* TO-DO ITEM
Working from the line that contains "Şenlikte ayrıca Geyve SGM'de düzenlenen akıl" down to the last line below, repeat each line exactly.

* Saved data entries
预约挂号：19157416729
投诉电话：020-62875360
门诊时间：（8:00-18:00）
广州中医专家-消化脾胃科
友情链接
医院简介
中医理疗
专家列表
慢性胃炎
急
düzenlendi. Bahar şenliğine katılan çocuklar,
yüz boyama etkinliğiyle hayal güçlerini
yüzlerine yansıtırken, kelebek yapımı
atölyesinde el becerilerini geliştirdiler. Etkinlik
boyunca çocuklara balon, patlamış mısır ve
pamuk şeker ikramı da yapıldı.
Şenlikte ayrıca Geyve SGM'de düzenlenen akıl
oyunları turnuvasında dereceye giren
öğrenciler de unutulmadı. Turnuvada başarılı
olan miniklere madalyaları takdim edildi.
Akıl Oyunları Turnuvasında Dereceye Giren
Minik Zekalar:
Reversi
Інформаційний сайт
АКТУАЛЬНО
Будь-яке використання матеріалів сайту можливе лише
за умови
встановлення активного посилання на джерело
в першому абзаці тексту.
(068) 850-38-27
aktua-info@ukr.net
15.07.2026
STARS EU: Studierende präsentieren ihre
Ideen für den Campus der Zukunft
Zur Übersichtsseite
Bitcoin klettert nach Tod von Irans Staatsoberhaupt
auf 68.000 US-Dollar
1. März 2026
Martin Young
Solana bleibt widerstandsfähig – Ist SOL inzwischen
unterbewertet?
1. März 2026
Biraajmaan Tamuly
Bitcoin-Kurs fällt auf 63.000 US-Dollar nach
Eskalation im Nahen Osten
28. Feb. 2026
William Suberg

* SOLVED PROBLEM
Şenlikte ayrıca Geyve SGM'de düzenlenen akıl
oyunları turnuvasında dereceye giren
öğrenciler de unutulmadı. Turnuvada başarılı
olan miniklere madalyaları takdim edildi.
Akıl Oyunları Turnuvasında Dereceye Giren
Minik Zekalar:
Reversi
Інформаційний сайт
АКТУАЛЬНО
Будь-яке використання матеріалів сайту можливе лише
за умови
встановлення активного посилання на джерело
в першому абзаці тексту.
(068) 850-38-27
aktua-info@ukr.net
15.07.2026
STARS EU: Studierende präsentieren ihre
Ideen für den Campus der Zukunft
Zur Übersichtsseite
Bitcoin klettert nach Tod von Irans Staatsoberhaupt
auf 68.000 US-Dollar
1. März 2026
Martin Young
Solana bleibt widerstandsfähig – Ist SOL inzwischen
unterbewertet?
1. März 2026
Biraajmaan Tamuly
Bitcoin-Kurs fällt auf 63.000 US-Dollar nach
Eskalation im Nahen Osten
28. Feb. 2026
William Suberg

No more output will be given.